--- Data for this exercise ---

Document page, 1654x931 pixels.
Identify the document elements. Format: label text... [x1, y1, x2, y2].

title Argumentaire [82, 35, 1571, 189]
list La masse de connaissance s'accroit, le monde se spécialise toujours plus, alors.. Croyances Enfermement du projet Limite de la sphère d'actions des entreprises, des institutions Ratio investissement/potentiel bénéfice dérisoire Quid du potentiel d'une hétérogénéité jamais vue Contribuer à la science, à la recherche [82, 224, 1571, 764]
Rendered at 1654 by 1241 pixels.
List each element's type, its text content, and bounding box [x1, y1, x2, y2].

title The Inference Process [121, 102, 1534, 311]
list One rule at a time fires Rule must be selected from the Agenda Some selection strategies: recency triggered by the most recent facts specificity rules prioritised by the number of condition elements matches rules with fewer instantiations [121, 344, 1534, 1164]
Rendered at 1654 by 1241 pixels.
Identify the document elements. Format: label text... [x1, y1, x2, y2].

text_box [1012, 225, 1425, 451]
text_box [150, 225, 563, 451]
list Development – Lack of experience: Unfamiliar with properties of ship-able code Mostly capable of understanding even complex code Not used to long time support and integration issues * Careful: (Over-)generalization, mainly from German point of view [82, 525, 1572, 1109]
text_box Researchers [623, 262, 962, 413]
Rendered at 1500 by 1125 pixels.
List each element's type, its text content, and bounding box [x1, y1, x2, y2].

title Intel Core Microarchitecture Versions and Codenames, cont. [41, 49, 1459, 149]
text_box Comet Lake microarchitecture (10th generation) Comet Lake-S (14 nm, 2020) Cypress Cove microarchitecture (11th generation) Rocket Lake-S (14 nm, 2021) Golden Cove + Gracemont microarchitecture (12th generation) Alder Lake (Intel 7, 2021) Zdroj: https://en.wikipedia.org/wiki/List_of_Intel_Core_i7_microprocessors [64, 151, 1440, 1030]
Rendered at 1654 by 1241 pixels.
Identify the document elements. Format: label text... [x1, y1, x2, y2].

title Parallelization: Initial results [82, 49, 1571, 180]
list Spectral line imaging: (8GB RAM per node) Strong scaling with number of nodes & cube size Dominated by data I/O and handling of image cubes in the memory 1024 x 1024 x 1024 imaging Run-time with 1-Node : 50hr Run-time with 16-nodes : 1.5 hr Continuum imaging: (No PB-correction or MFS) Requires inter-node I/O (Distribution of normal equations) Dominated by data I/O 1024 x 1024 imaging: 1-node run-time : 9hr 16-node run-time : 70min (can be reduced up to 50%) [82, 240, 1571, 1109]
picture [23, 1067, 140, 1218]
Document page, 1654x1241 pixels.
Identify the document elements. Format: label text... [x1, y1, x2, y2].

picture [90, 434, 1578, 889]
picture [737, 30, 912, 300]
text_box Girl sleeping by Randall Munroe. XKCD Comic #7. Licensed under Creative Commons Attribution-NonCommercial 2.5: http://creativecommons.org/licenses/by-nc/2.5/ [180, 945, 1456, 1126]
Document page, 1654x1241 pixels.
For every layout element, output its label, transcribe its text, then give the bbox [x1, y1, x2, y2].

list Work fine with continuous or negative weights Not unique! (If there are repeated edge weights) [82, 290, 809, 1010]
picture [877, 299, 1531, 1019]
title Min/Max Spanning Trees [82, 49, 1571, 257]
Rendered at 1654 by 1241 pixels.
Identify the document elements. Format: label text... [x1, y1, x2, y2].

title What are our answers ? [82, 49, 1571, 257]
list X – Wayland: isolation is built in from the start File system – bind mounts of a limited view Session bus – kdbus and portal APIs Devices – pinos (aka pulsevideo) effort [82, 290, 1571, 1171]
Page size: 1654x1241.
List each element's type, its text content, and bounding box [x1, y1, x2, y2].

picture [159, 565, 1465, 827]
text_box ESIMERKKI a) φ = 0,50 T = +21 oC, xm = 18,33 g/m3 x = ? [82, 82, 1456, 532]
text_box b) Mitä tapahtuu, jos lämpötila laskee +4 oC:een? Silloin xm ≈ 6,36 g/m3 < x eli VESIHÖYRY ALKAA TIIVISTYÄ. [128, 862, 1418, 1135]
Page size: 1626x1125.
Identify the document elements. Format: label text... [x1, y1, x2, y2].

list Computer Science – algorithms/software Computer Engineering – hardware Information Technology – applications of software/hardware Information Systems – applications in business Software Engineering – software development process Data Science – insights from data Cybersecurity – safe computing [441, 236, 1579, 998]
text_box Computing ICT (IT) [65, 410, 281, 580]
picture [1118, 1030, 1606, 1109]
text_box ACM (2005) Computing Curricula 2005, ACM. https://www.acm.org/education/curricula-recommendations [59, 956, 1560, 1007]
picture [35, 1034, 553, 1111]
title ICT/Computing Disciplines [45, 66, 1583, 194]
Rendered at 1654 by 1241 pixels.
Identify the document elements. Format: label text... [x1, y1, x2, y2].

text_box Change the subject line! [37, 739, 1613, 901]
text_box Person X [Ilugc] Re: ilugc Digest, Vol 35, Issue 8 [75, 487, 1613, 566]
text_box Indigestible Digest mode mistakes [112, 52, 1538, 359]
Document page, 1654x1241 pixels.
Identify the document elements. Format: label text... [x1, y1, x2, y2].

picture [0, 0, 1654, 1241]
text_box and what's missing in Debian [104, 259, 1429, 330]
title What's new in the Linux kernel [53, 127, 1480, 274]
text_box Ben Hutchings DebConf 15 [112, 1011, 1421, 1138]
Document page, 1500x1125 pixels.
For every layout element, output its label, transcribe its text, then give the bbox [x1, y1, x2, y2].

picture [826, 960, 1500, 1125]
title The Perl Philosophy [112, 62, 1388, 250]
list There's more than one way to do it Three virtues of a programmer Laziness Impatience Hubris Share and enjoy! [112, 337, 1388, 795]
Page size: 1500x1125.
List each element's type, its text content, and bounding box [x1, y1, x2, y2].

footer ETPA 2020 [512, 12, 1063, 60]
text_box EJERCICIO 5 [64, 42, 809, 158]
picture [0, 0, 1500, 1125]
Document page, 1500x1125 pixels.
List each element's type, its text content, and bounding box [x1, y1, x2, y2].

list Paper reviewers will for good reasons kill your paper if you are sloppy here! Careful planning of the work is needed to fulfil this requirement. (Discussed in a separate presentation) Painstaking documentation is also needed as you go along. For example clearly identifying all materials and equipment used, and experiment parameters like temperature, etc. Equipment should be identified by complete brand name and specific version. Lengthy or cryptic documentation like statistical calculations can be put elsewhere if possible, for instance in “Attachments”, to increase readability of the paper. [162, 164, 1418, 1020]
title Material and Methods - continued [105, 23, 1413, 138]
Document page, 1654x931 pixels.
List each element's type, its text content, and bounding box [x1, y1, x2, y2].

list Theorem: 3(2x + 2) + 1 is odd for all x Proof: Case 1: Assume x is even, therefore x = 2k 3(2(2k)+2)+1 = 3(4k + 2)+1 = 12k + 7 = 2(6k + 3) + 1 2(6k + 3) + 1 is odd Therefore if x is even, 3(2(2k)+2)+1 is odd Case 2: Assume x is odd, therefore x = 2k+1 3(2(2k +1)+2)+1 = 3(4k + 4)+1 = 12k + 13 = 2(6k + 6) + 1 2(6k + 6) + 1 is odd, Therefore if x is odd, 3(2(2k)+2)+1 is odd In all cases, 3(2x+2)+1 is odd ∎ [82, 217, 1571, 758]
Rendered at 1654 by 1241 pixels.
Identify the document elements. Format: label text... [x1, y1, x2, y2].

---

__Instruction__
Rewrite all of these lines with "bounding box" switched to "enclosing rectangle", leaving everything else unchanged.

__Response to the exercise__
Document page, 1654x931 pixels.
Identify the document elements. Format: label text... [x1, y1, x2, y2].

title Argumentaire [82, 35, 1571, 189]
list La masse de connaissance s'accroit, le monde se spécialise toujours plus, alors.. Croyances Enfermement du projet Limite de la sphère d'actions des entreprises, des institutions Ratio investissement/potentiel bénéfice dérisoire Quid du potentiel d'une hétérogénéité jamais vue Contribuer à la science, à la recherche [82, 224, 1571, 764]
Rendered at 1654 by 1241 pixels.
List each element's type, its text content, and enclosing rectangle [x1, y1, x2, y2].

title The Inference Process [121, 102, 1534, 311]
list One rule at a time fires Rule must be selected from the Agenda Some selection strategies: recency triggered by the most recent facts specificity rules prioritised by the number of condition elements matches rules with fewer instantiations [121, 344, 1534, 1164]
Rendered at 1654 by 1241 pixels.
Identify the document elements. Format: label text... [x1, y1, x2, y2].

text_box [1012, 225, 1425, 451]
text_box [150, 225, 563, 451]
list Development – Lack of experience: Unfamiliar with properties of ship-able code Mostly capable of understanding even complex code Not used to long time support and integration issues * Careful: (Over-)generalization, mainly from German point of view [82, 525, 1572, 1109]
text_box Researchers [623, 262, 962, 413]
Rendered at 1500 by 1125 pixels.
List each element's type, its text content, and enclosing rectangle [x1, y1, x2, y2].

title Intel Core Microarchitecture Versions and Codenames, cont. [41, 49, 1459, 149]
text_box Comet Lake microarchitecture (10th generation) Comet Lake-S (14 nm, 2020) Cypress Cove microarchitecture (11th generation) Rocket Lake-S (14 nm, 2021) Golden Cove + Gracemont microarchitecture (12th generation) Alder Lake (Intel 7, 2021) Zdroj: https://en.wikipedia.org/wiki/List_of_Intel_Core_i7_microprocessors [64, 151, 1440, 1030]
Rendered at 1654 by 1241 pixels.
Identify the document elements. Format: label text... [x1, y1, x2, y2].

title Parallelization: Initial results [82, 49, 1571, 180]
list Spectral line imaging: (8GB RAM per node) Strong scaling with number of nodes & cube size Dominated by data I/O and handling of image cubes in the memory 1024 x 1024 x 1024 imaging Run-time with 1-Node : 50hr Run-time with 16-nodes : 1.5 hr Continuum imaging: (No PB-correction or MFS) Requires inter-node I/O (Distribution of normal equations) Dominated by data I/O 1024 x 1024 imaging: 1-node run-time : 9hr 16-node run-time : 70min (can be reduced up to 50%) [82, 240, 1571, 1109]
picture [23, 1067, 140, 1218]
Document page, 1654x1241 pixels.
Identify the document elements. Format: label text... [x1, y1, x2, y2].

picture [90, 434, 1578, 889]
picture [737, 30, 912, 300]
text_box Girl sleeping by Randall Munroe. XKCD Comic #7. Licensed under Creative Commons Attribution-NonCommercial 2.5: http://creativecommons.org/licenses/by-nc/2.5/ [180, 945, 1456, 1126]
Document page, 1654x1241 pixels.
For every layout element, output its label, transcribe its text, then give the bbox [x1, y1, x2, y2].

list Work fine with continuous or negative weights Not unique! (If there are repeated edge weights) [82, 290, 809, 1010]
picture [877, 299, 1531, 1019]
title Min/Max Spanning Trees [82, 49, 1571, 257]
Rendered at 1654 by 1241 pixels.
Identify the document elements. Format: label text... [x1, y1, x2, y2].

title What are our answers ? [82, 49, 1571, 257]
list X – Wayland: isolation is built in from the start File system – bind mounts of a limited view Session bus – kdbus and portal APIs Devices – pinos (aka pulsevideo) effort [82, 290, 1571, 1171]
Page size: 1654x1241.
List each element's type, its text content, and enclosing rectangle [x1, y1, x2, y2].

picture [159, 565, 1465, 827]
text_box ESIMERKKI a) φ = 0,50 T = +21 oC, xm = 18,33 g/m3 x = ? [82, 82, 1456, 532]
text_box b) Mitä tapahtuu, jos lämpötila laskee +4 oC:een? Silloin xm ≈ 6,36 g/m3 < x eli VESIHÖYRY ALKAA TIIVISTYÄ. [128, 862, 1418, 1135]
Page size: 1626x1125.
Identify the document elements. Format: label text... [x1, y1, x2, y2].

list Computer Science – algorithms/software Computer Engineering – hardware Information Technology – applications of software/hardware Information Systems – applications in business Software Engineering – software development process Data Science – insights from data Cybersecurity – safe computing [441, 236, 1579, 998]
text_box Computing ICT (IT) [65, 410, 281, 580]
picture [1118, 1030, 1606, 1109]
text_box ACM (2005) Computing Curricula 2005, ACM. https://www.acm.org/education/curricula-recommendations [59, 956, 1560, 1007]
picture [35, 1034, 553, 1111]
title ICT/Computing Disciplines [45, 66, 1583, 194]
Rendered at 1654 by 1241 pixels.
Identify the document elements. Format: label text... [x1, y1, x2, y2].

text_box Change the subject line! [37, 739, 1613, 901]
text_box Person X [Ilugc] Re: ilugc Digest, Vol 35, Issue 8 [75, 487, 1613, 566]
text_box Indigestible Digest mode mistakes [112, 52, 1538, 359]
Document page, 1654x1241 pixels.
Identify the document elements. Format: label text... [x1, y1, x2, y2].

picture [0, 0, 1654, 1241]
text_box and what's missing in Debian [104, 259, 1429, 330]
title What's new in the Linux kernel [53, 127, 1480, 274]
text_box Ben Hutchings DebConf 15 [112, 1011, 1421, 1138]
Document page, 1500x1125 pixels.
For every layout element, output its label, transcribe its text, then give the bbox [x1, y1, x2, y2].

picture [826, 960, 1500, 1125]
title The Perl Philosophy [112, 62, 1388, 250]
list There's more than one way to do it Three virtues of a programmer Laziness Impatience Hubris Share and enjoy! [112, 337, 1388, 795]
Page size: 1500x1125.
List each element's type, its text content, and enclosing rectangle [x1, y1, x2, y2].

footer ETPA 2020 [512, 12, 1063, 60]
text_box EJERCICIO 5 [64, 42, 809, 158]
picture [0, 0, 1500, 1125]
Document page, 1500x1125 pixels.
List each element's type, its text content, and enclosing rectangle [x1, y1, x2, y2].

list Paper reviewers will for good reasons kill your paper if you are sloppy here! Careful planning of the work is needed to fulfil this requirement. (Discussed in a separate presentation) Painstaking documentation is also needed as you go along. For example clearly identifying all materials and equipment used, and experiment parameters like temperature, etc. Equipment should be identified by complete brand name and specific version. Lengthy or cryptic documentation like statistical calculations can be put elsewhere if possible, for instance in “Attachments”, to increase readability of the paper. [162, 164, 1418, 1020]
title Material and Methods - continued [105, 23, 1413, 138]
Document page, 1654x931 pixels.
List each element's type, its text content, and enclosing rectangle [x1, y1, x2, y2].

list Theorem: 3(2x + 2) + 1 is odd for all x Proof: Case 1: Assume x is even, therefore x = 2k 3(2(2k)+2)+1 = 3(4k + 2)+1 = 12k + 7 = 2(6k + 3) + 1 2(6k + 3) + 1 is odd Therefore if x is even, 3(2(2k)+2)+1 is odd Case 2: Assume x is odd, therefore x = 2k+1 3(2(2k +1)+2)+1 = 3(4k + 4)+1 = 12k + 13 = 2(6k + 6) + 1 2(6k + 6) + 1 is odd, Therefore if x is odd, 3(2(2k)+2)+1 is odd In all cases, 3(2x+2)+1 is odd ∎ [82, 217, 1571, 758]
Rendered at 1654 by 1241 pixels.
Identify the document elements. Format: label text... [x1, y1, x2, y2].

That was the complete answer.